Achievements and titles
- Personal bests: Marathon:1982 2H18M Port Elizabeth; Two Oceans Ultra Marathon: 1980 3H14M; Comrades Ultra Marathon: Down run 1986 5H29M; Comrades Ultra Marathon: Up run 1985 5H42M; London To Brighton 5H29M;

= Hoseah Tjale =

South African ultra-marathon runner (born 1954)
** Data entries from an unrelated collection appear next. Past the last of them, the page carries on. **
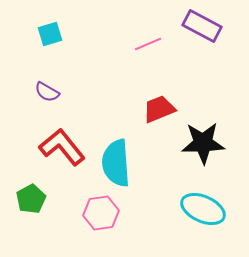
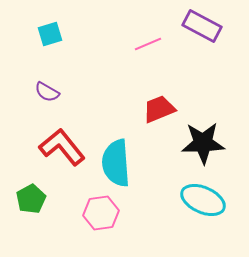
cyan ellipse: moved 9 px up
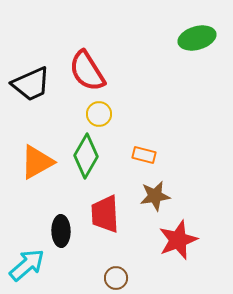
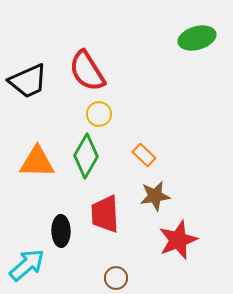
black trapezoid: moved 3 px left, 3 px up
orange rectangle: rotated 30 degrees clockwise
orange triangle: rotated 30 degrees clockwise
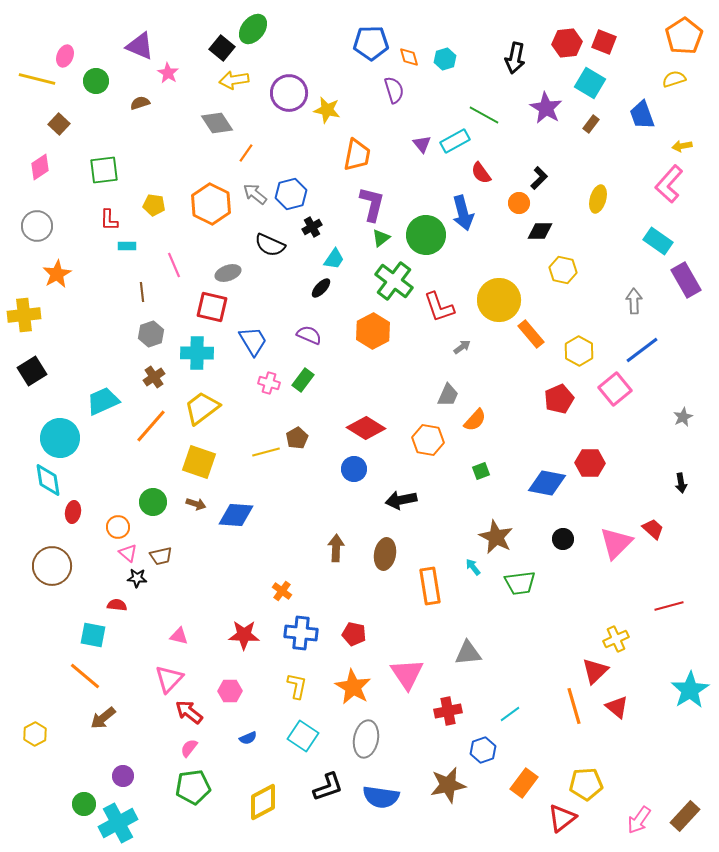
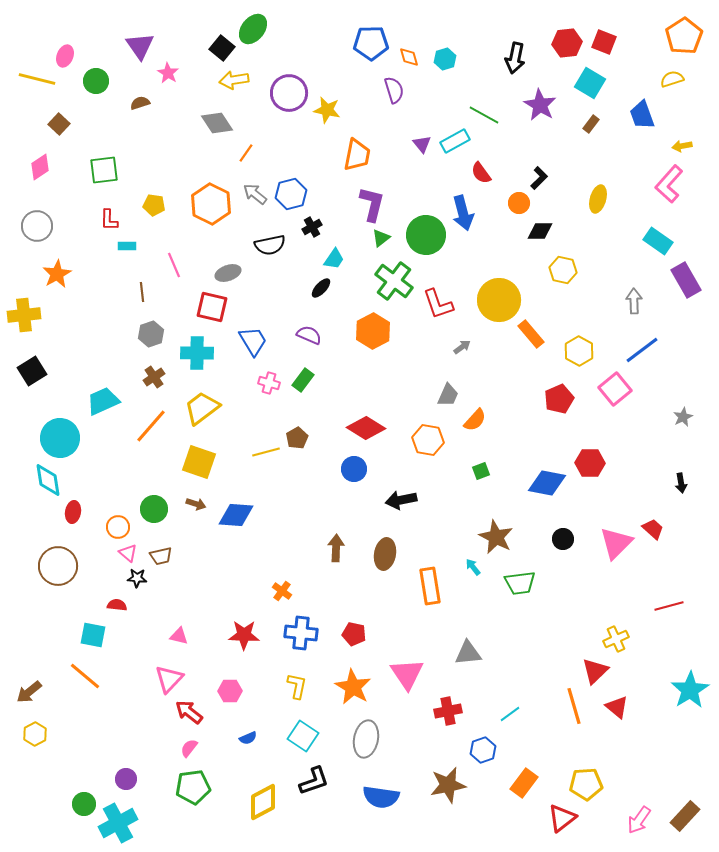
purple triangle at (140, 46): rotated 32 degrees clockwise
yellow semicircle at (674, 79): moved 2 px left
purple star at (546, 108): moved 6 px left, 3 px up
black semicircle at (270, 245): rotated 36 degrees counterclockwise
red L-shape at (439, 307): moved 1 px left, 3 px up
green circle at (153, 502): moved 1 px right, 7 px down
brown circle at (52, 566): moved 6 px right
brown arrow at (103, 718): moved 74 px left, 26 px up
purple circle at (123, 776): moved 3 px right, 3 px down
black L-shape at (328, 787): moved 14 px left, 6 px up
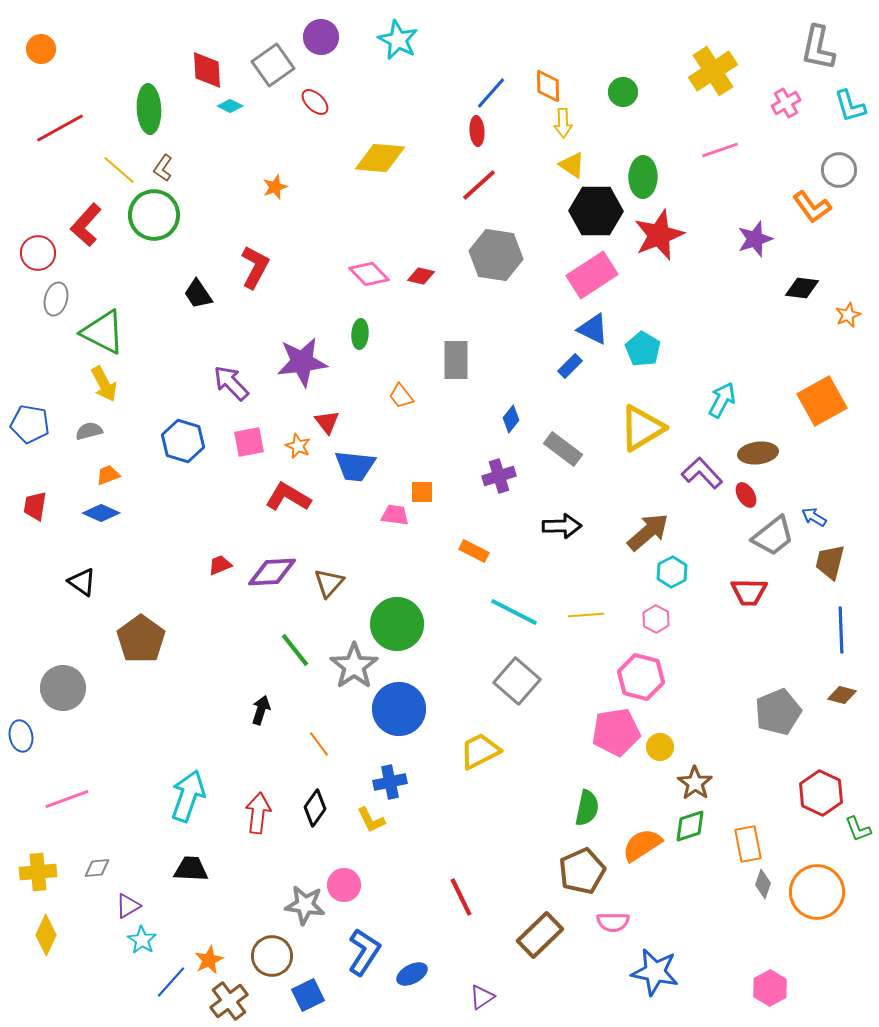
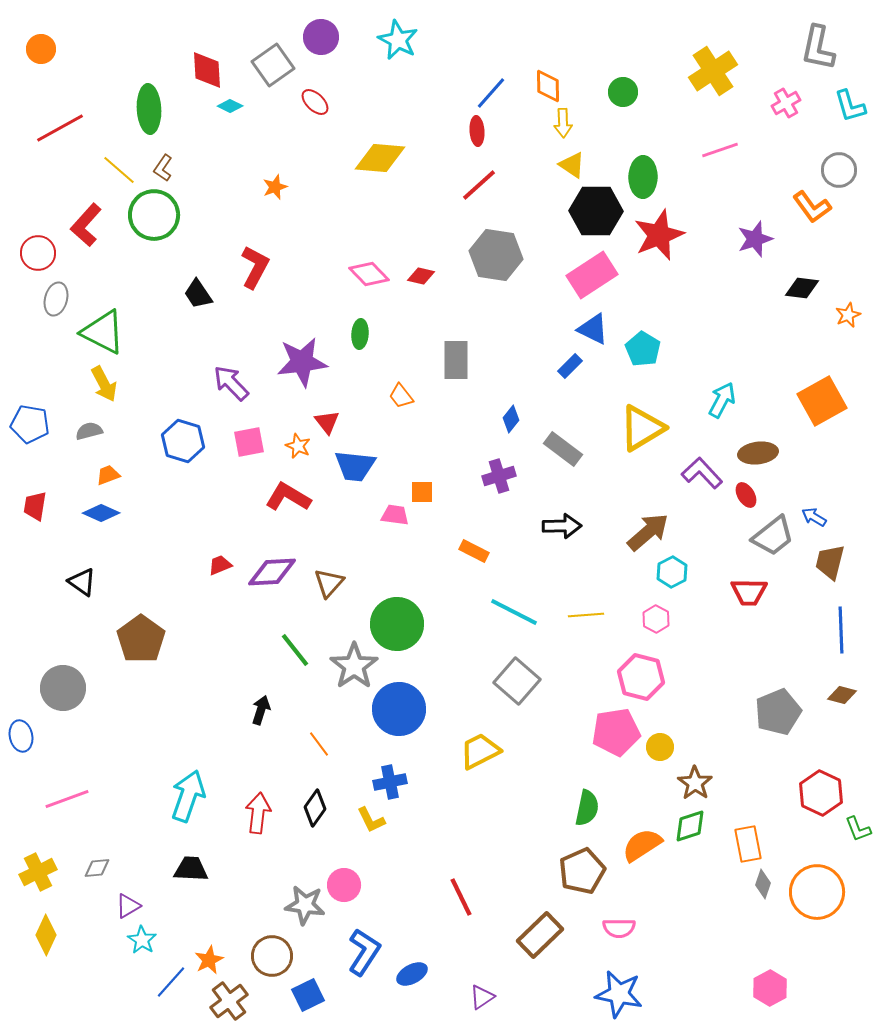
yellow cross at (38, 872): rotated 21 degrees counterclockwise
pink semicircle at (613, 922): moved 6 px right, 6 px down
blue star at (655, 972): moved 36 px left, 22 px down
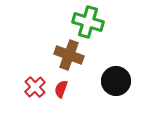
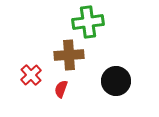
green cross: rotated 24 degrees counterclockwise
brown cross: rotated 24 degrees counterclockwise
red cross: moved 4 px left, 12 px up
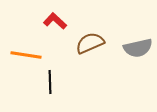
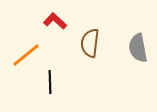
brown semicircle: rotated 60 degrees counterclockwise
gray semicircle: rotated 92 degrees clockwise
orange line: rotated 48 degrees counterclockwise
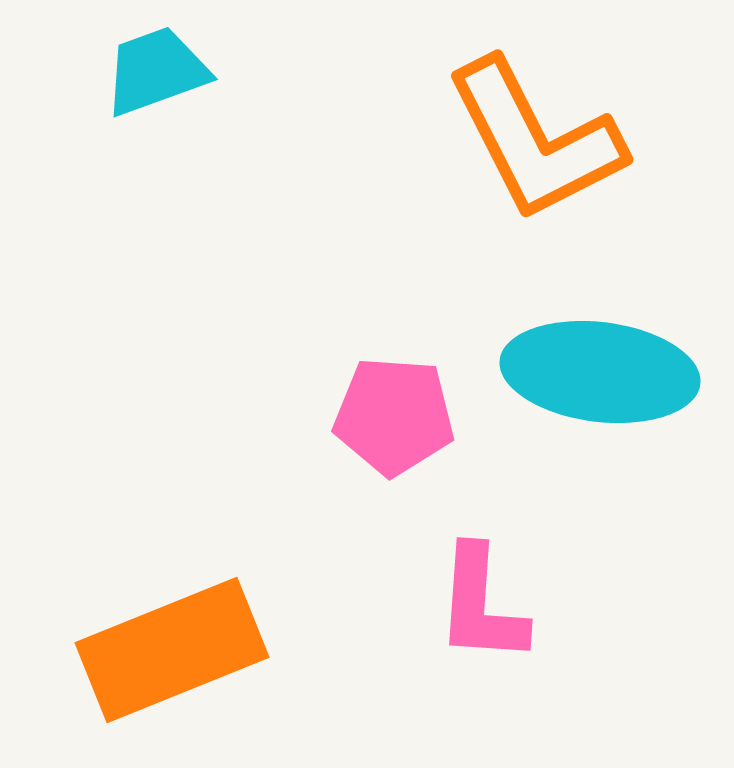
Hoseah (Hoss) Tsjale (born 6 June 1954) is a South African ultra-marathon runner.

==Early life==

He was brought up in Johannesburg, South Africa. As a black South African he was only allowed to participate in road running in 1975 when races were open for all races.

==Running career==
He won the Two Oceans Marathon, an ultra-Marathon (56 km), in 1980. He came second in the Comrades Marathon, an ultra-Marathon (90 km), in 1985 and 1990 and came 3rd in 1986 and 1987. He participated in the London to Brighton ultra-marathon (56 Miles), which he won in 1985.

==Amateur==

As an amateur he never received any money for his winnings.

==Recognition==

Sello Mokoena and Bruce Fordyce describe him as a best competitor to participate in the Comrades Marathon.